- Data supplied
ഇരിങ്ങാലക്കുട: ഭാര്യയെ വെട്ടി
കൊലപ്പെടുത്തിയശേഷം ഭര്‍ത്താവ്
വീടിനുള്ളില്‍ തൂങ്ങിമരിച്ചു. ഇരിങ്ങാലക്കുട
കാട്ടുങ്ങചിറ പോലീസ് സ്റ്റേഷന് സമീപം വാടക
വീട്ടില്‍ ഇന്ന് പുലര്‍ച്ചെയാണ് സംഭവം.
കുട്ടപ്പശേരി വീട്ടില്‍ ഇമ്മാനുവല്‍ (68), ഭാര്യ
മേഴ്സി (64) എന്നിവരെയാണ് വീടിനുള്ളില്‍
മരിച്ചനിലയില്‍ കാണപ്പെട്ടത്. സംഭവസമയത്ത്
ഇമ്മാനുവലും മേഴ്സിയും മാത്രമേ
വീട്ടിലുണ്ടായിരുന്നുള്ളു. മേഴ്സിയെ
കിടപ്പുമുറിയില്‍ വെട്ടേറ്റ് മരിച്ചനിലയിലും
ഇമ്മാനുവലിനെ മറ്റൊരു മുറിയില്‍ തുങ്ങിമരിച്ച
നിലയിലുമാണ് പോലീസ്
...
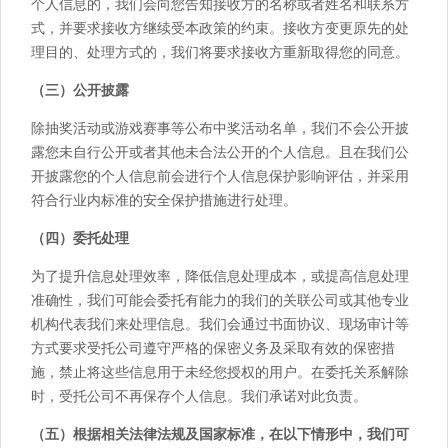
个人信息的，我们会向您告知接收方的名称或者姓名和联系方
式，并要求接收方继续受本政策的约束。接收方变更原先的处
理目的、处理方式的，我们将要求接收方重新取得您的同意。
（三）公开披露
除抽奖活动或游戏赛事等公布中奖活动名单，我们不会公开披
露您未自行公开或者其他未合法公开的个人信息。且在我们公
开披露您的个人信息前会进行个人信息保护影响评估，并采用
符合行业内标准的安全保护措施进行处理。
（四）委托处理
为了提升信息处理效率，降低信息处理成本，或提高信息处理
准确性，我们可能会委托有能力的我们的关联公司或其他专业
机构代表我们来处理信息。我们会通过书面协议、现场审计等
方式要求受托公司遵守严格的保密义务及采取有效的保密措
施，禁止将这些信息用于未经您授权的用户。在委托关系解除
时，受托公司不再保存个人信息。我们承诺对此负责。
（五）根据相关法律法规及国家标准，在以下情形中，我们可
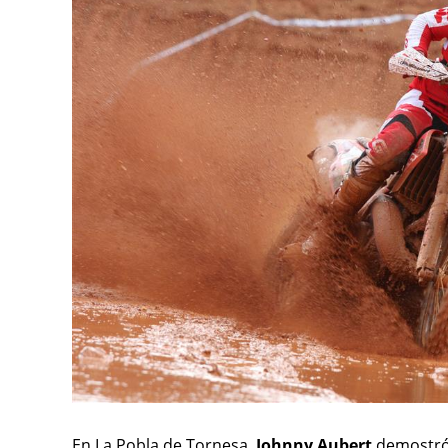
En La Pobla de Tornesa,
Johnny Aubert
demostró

- Work instructions
Quote the listing above, but only from the line that shows "കുട്ടപ്പശേരി വീട്ടില്‍ ഇമ്മാനുവല്‍" through the line that shows "കിടപ്പുമുറിയില്‍ വെട്ടേറ്റ് മരിച്ചനിലയിലും".

- Exercise result
കുട്ടപ്പശേരി വീട്ടില്‍ ഇമ്മാനുവല്‍ (68), ഭാര്യ
മേഴ്സി (64) എന്നിവരെയാണ് വീടിനുള്ളില്‍
മരിച്ചനിലയില്‍ കാണപ്പെട്ടത്. സംഭവസമയത്ത്
ഇമ്മാനുവലും മേഴ്സിയും മാത്രമേ
വീട്ടിലുണ്ടായിരുന്നുള്ളു. മേഴ്സിയെ
കിടപ്പുമുറിയില്‍ വെട്ടേറ്റ് മരിച്ചനിലയിലും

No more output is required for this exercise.